3. A sensor system in accordance with claim 1 wherein said event indication means comprises a single use indication means.

4. A sensor system in accordance with claim 3 wherein said event indication means comprises an explosive charge.

5. A sensor system in accordance with claim 1 wherein said event indication means comprises a reusable indication means.

6. A sensor system in accordance with claim 5 wherein said event indication means comprises an audio signal.

7. A sensor system in accordance with claim 5 wherein said event indication means comprises an electromagnetic signal.

8. A sensor system in accordance with claim 5 wherein said event indication means comprises a colored dye.

9. A sensor system in accordance with claim 1 wherein said central monitor further comprises:

a means for detecting an event indication from any of the said plurality of sensors; and

a means for recording a time of said detection of an event indication from said plurality of sensors.

10. A sensor system in accordance with claim 1 wherein said means for synchronizing each chronometer of the said plurality of programmable sensors with said master chronometer comprises electronically connecting all of the said plurality of sensors with the master chronometer.

11. A sensor system comprising:

a plurality of programmable sensors capable of sensing at least one event, wherein each of said plurality of sensors has a chronometer and a single use event indication means comprising an explosive charge;

a central monitor that monitors said plurality of programmable sensors wherein said central monitor has a master chronometer, a means for detecting an event indication from any of said plurality of sensor, and a means for recording a time corresponding to said detection of an event indication from said plurality of sensors; and

a plurality of electronic serial connections between all of said plurality of sensors and the master chronometer for synchronizing each chronometer of said plurality of programmable sensors with said master chronometer.

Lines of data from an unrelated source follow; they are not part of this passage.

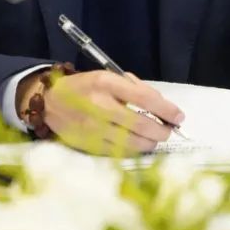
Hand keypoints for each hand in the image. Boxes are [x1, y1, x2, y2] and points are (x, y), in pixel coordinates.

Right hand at [21, 70, 184, 155]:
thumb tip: (162, 106)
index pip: (144, 98)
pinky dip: (134, 150)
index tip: (179, 116)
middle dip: (161, 130)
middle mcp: (99, 106)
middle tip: (169, 130)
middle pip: (141, 124)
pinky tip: (139, 144)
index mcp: (106, 83)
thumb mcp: (109, 77)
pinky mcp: (89, 145)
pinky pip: (119, 152)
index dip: (166, 109)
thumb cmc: (86, 87)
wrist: (50, 102)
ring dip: (150, 143)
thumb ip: (135, 89)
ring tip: (155, 138)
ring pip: (132, 143)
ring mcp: (93, 128)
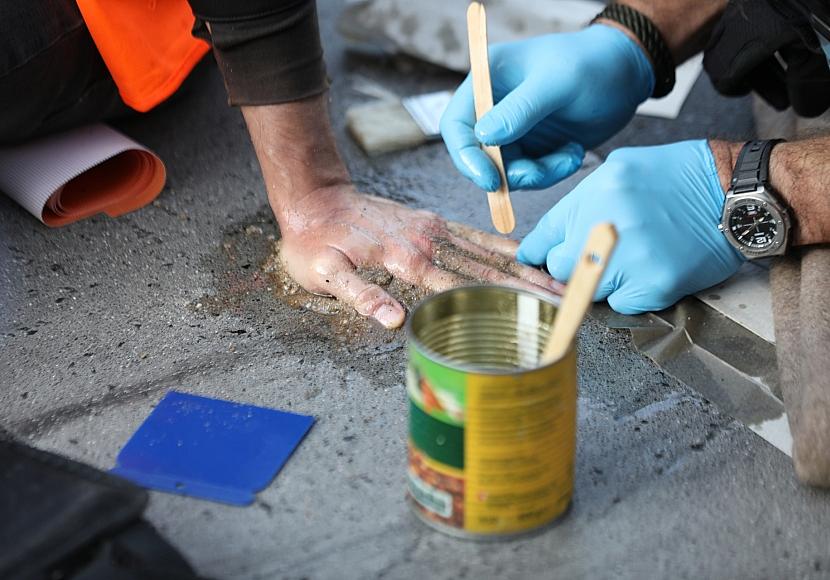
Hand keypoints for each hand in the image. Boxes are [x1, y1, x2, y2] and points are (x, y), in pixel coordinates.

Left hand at [279, 187, 562, 327]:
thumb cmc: (316, 244)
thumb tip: (396, 321)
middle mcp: (429, 241)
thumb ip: (361, 295)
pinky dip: (502, 247)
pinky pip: (474, 235)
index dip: (503, 301)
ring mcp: (433, 228)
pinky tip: (523, 256)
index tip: (536, 310)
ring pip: (488, 251)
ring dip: (524, 268)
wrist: (316, 200)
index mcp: (408, 259)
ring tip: (559, 280)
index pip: (465, 286)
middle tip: (567, 300)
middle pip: (488, 270)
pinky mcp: (432, 221)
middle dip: (529, 286)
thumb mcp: (326, 275)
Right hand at [440, 24, 654, 191]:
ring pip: (506, 171)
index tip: (490, 180)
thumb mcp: (557, 83)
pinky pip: (531, 174)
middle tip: (537, 174)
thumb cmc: (592, 63)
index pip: (456, 124)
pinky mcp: (533, 147)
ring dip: (537, 174)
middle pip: (478, 156)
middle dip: (507, 173)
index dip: (466, 156)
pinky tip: (573, 153)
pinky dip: (551, 172)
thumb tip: (483, 138)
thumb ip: (520, 110)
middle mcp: (493, 107)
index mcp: (487, 80)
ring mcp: (513, 130)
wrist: (628, 73)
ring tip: (569, 155)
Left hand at [517, 140, 744, 313]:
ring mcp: (631, 260)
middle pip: (560, 269)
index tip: (533, 261)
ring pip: (589, 290)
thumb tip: (546, 239)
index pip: (543, 238)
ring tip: (629, 258)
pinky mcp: (655, 285)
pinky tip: (648, 269)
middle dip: (570, 266)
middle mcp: (607, 227)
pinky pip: (621, 304)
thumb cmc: (676, 177)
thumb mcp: (618, 170)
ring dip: (601, 280)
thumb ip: (579, 203)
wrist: (733, 193)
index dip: (536, 253)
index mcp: (595, 195)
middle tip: (593, 257)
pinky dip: (630, 293)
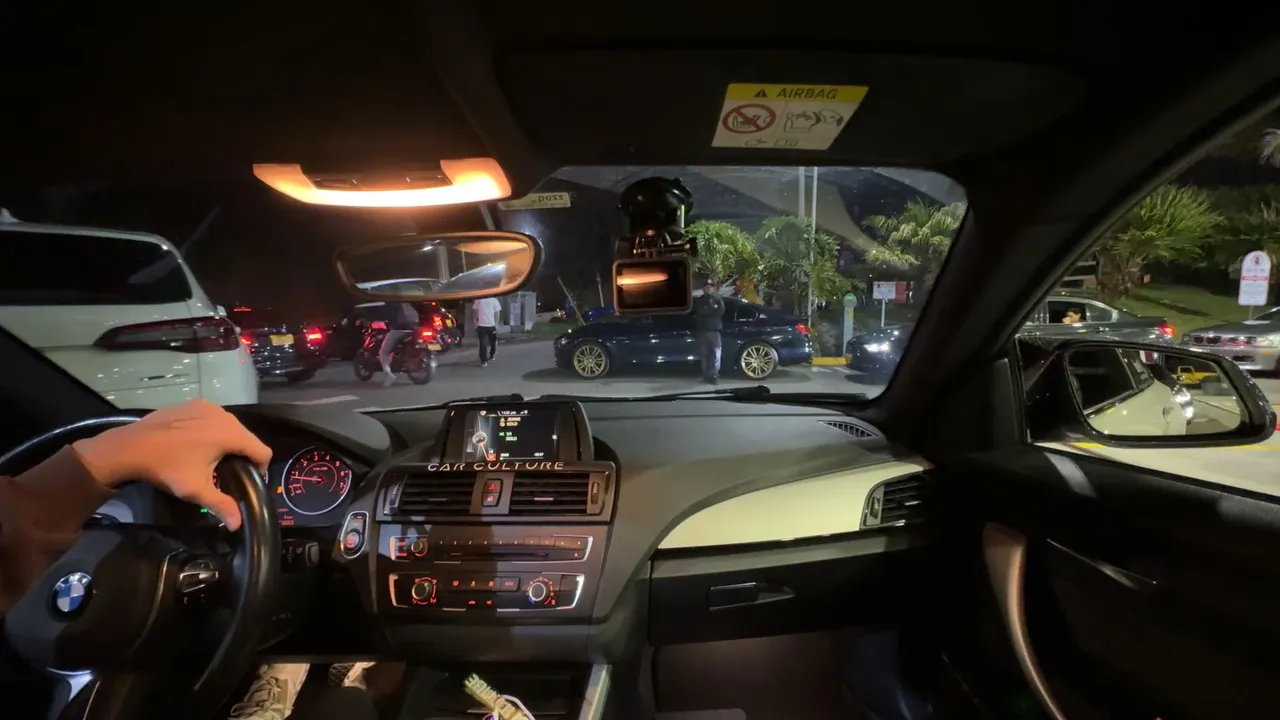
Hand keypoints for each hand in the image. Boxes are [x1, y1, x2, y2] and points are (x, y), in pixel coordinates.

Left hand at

12. An information transmission method for a sensor system having a monitor with a central chronometer and having a plurality of programmable sensors each of which has a chronometer and indication means comprising:

determining which events are required to be sensed;

creating a chronological schedule that corresponds to the occurrence of the determined events;

programming the plurality of programmable sensors such that when a determined event is sensed by a sensor, the sensor indicates the occurrence according to said chronological schedule; and

recording a time at which an indication of the occurrence of an event by at least one of said plurality of sensors is made.

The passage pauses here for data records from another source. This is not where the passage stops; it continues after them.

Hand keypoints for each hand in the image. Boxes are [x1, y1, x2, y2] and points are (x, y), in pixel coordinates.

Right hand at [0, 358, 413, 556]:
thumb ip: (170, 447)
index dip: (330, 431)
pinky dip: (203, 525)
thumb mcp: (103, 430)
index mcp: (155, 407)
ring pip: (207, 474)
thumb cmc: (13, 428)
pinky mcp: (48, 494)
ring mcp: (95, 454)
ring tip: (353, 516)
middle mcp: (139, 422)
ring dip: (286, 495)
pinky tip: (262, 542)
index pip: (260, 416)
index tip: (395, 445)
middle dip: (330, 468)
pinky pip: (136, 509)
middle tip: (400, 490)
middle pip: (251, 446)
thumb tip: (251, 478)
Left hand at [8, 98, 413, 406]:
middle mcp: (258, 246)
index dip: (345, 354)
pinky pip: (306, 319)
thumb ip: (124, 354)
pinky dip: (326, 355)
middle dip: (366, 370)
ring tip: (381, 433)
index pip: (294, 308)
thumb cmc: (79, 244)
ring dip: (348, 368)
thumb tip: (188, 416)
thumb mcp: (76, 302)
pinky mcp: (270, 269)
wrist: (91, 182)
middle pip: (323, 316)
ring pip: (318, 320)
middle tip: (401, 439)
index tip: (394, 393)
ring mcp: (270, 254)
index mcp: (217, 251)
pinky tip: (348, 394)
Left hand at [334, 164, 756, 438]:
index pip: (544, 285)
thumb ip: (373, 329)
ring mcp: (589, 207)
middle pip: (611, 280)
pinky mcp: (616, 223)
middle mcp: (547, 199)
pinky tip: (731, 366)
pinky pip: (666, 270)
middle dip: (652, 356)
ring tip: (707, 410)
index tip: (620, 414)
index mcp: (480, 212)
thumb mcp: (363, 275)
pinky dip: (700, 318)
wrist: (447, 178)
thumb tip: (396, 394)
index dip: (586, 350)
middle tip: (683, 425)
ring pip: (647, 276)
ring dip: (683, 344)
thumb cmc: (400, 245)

13. An information transmission method in accordance with claim 12 further comprising the step of synchronizing all sensor chronometers with the master chronometer after the step of programming the plurality of programmable sensors.

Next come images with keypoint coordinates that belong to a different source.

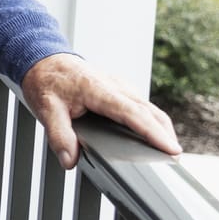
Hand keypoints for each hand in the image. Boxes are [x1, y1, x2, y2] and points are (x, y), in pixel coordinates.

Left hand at [21, 53, 181, 168]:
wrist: (43, 59)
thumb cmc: (46, 81)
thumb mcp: (46, 109)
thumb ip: (59, 136)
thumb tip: (70, 160)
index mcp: (99, 90)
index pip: (134, 114)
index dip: (154, 133)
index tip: (170, 149)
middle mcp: (115, 86)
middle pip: (149, 111)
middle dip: (165, 133)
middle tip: (175, 156)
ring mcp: (119, 85)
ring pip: (148, 106)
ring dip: (160, 126)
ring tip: (167, 149)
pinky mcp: (119, 88)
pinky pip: (140, 104)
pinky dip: (150, 119)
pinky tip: (150, 133)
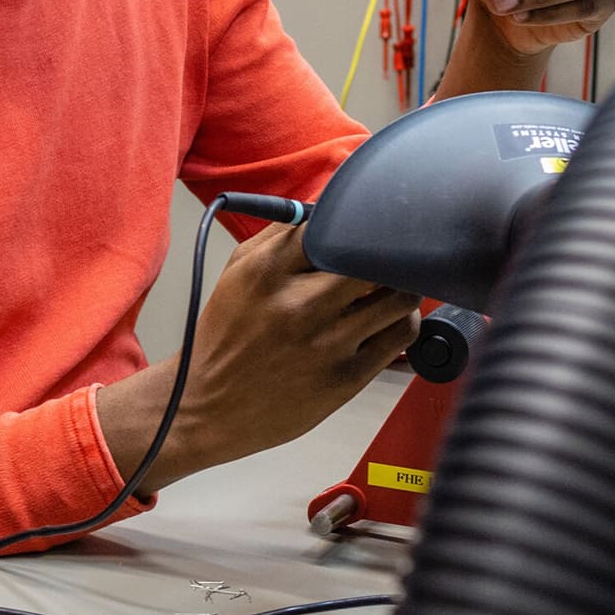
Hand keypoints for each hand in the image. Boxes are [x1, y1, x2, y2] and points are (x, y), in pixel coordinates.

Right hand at [104, 222, 419, 482]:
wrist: (210, 407)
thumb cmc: (227, 336)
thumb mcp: (237, 274)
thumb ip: (280, 235)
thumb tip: (327, 207)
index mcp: (267, 272)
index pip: (333, 224)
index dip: (357, 221)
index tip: (364, 224)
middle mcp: (299, 306)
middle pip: (374, 258)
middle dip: (384, 252)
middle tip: (385, 254)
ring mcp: (327, 344)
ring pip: (399, 296)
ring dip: (402, 285)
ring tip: (390, 286)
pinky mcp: (348, 377)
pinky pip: (401, 334)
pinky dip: (404, 318)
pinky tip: (390, 317)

14. An information transmission method in accordance with claim 13 further comprising the step of deploying the plurality of programmable sensors after the step of synchronizing all sensor chronometers with the master chronometer.

15. An information transmission method in accordance with claim 12 further comprising the step of interpreting the indication of the occurrence of an event by comparing the indication time to the chronological schedule after the step of recording a time.

16. An information transmission method in accordance with claim 12 wherein creating a chronological schedule comprises:

choosing a time interval; and

assigning an event to a specific time increment within said time interval.